Seeking to score credit with voters for finally tackling the migrant crisis head-on, British Prime Minister Rishi Sunak recently praised the newly signed rehashed deal with France to crack down on illegal migration.
"The absolute priority that British people have right now, as do I, is to grip illegal migration. I made that commitment that I would grip it in the summer and I can tell you all, I have spent more time working on that than anything else other than the autumn statement over the past couple of weeks," Sunak told reporters as he travelled to the G20 summit, held in Bali on 15 and 16 November.
The accord that Home Secretary Suella Braverman signed with French Interior Minister Gerald Darmanin require London’s annual payments to Paris to control illegal immigration to rise by 15 percent from €62.7 million (£54.8Mln) to €72 million (£63Mln).
France, for its part, will increase the number of police officers patrolling the English Channel coast, equipped with surveillance drones and night vision optics, by 40 percent, from 200 to 280, and invest in more security, surveillance technology and foot patrols with dogs, at the ports and Channel Tunnel terminal at Calais.
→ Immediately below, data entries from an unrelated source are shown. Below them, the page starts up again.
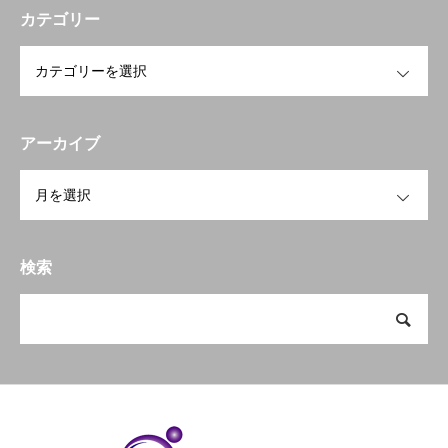
カテゴリー
OPEN
アーカイブ
OPEN
検索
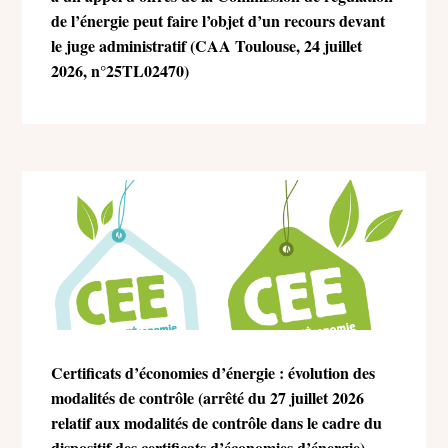
de l’énergie peut faire l’objet d’un recours devant
le juge administratif (CAA Toulouse, 24 juillet
2026, n°25TL02470)
Certificats d’économies d’énergie : évolution des
modalités de contrôle (arrêté du 27 juillet 2026
relatif aux modalités de contrôle dans le cadre du
dispositif des certificats d’économies d’énergie)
The number of people making the perilous crossing between Britain and the continent has risen steadily in recent years, with more than 40,000 illegal immigrants reaching the UK this year. The UK and France have long engaged in a blame game over the failure to crack down on the arrivals. But no matter how much the West would like to accuse such migrants of fleeing their “failed states” to seek a better life, the exodus stems directly from the military intervention by the US and its NATO allies. Europe witnessed the arrival of around 1.3 million people in 2015 to request asylum in the wake of the US and NATO-led military interventions in Iraq, Syria, Libya and Afghanistan.